Now is a timely opportunity, then, to remind you that there are just a few days left in which to tell Andrew Lansley that the country which devised the parliamentary system should be setting an example here. Just because a load of dustbowl-dwellers at the arse end of the world want to dispense with scrupulous legislative process in favour of ideological fuckwittery, it doesn't mean that we should do the same.
It has been a lot of fun trouncing the no-marks in the Olympics (err, how's that humiliating losing bet looking Australia? Again?), so let's also thrash the pants off them at running a country with some degree of competence, eh?
Sign up here to give Lansley a quick nudge or submit something more substantial here by August 10th (a preview of the questions is here).
UPDATE: Looks like Roxon hasn't changed her mind since her last admission of the futility of plain packaging.
Plain packaging isn't going to see cigarette sales drop off any time soon, former federal health minister Nicola Roxon says.Still an open and shut case then, Mexico. There quite simply cannot be any evidence, so crack on.
"We've been very clear - we haven't made any estimates about the level of reduction that will flow from plain packaging," she told Sky News on Sunday.
7 comments:
Had been slightly waylaid by 'stuff' and thought I'd missed the deadline - I'll put something together tomorrow for young Andy.
Nice to see the Mexican government getting stuck in and TRIPS seems to be a good place to start (and should tie in nicely with the PM? legal action), if I were feeling picky I'd object to their repeated references to 'advertising or promotion' on packaging, since, as we all know, if it were advertising (or be convincingly construed as such) then it would already be illegal and there would be no need to ban it.
Just look at the Google ad in the screen shot. Poetic justice I think.
J
Ok, finally done it. Has anybody FOI'd the reason for the extended consultation? And did they know the results a month ago?
I'm sure he'll be very pleased to see your submission pop into the DoH inbox before Friday. ;)
It was extended because the DoH failed to make translated versions available in good time for Urdu/Gujurati etc speaking newsagents. The kind of failure we have come to expect from government, sadly.
A DP reader says he has FOI'd to ask the questions you refer to, but hasn't provided detail. Needless to say, I've replied asking for details. ;)

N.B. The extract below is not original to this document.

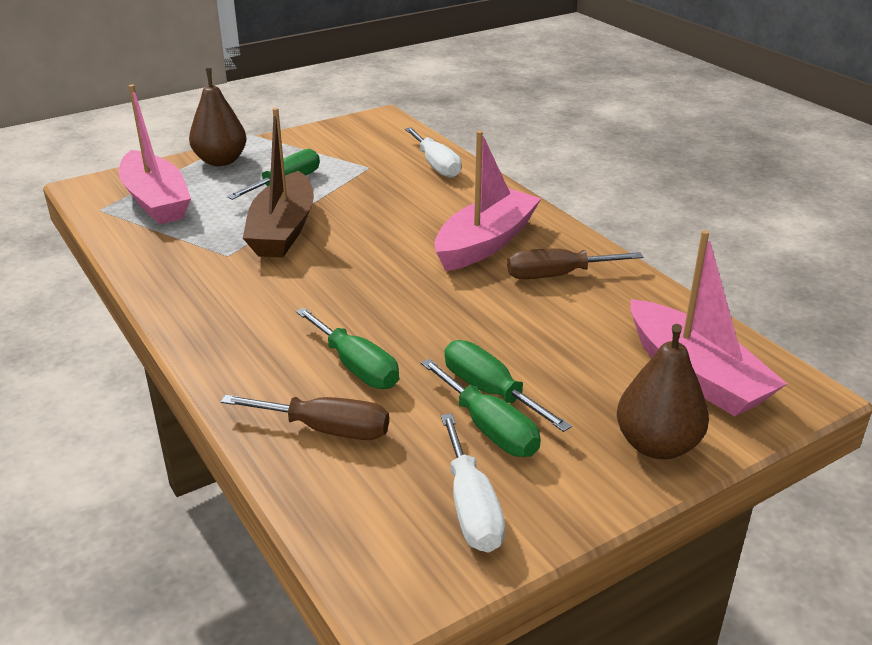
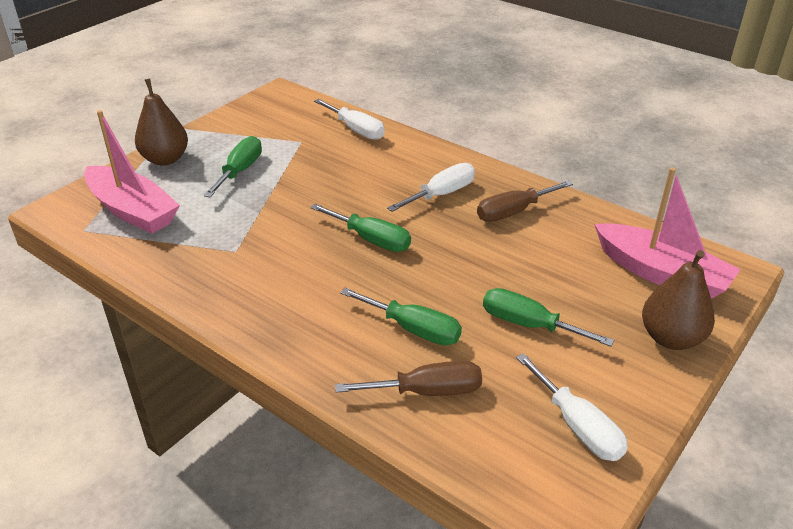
camera: 20 degrees left, 5 degrees up
(283, 230) = (268, 216): brown boat -> none
(485, 243) = (441, 194): pink boat -> white screwdriver
(489, 428) = (548, 356): green screwdriver -> green screwdriver (371, 239)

I understand advertisers say that tobacco advertising is about brand loyalty, not overall consumption, so plain packaging may simply lead to switching to cheaper "generic" cigarettes - which my brother used to choose in the USA (they have a wide range of plain-packaged "generic" products, sort of like "own brand" but in simple black-and-white covers). The end result may simply be to make smoking cheaper.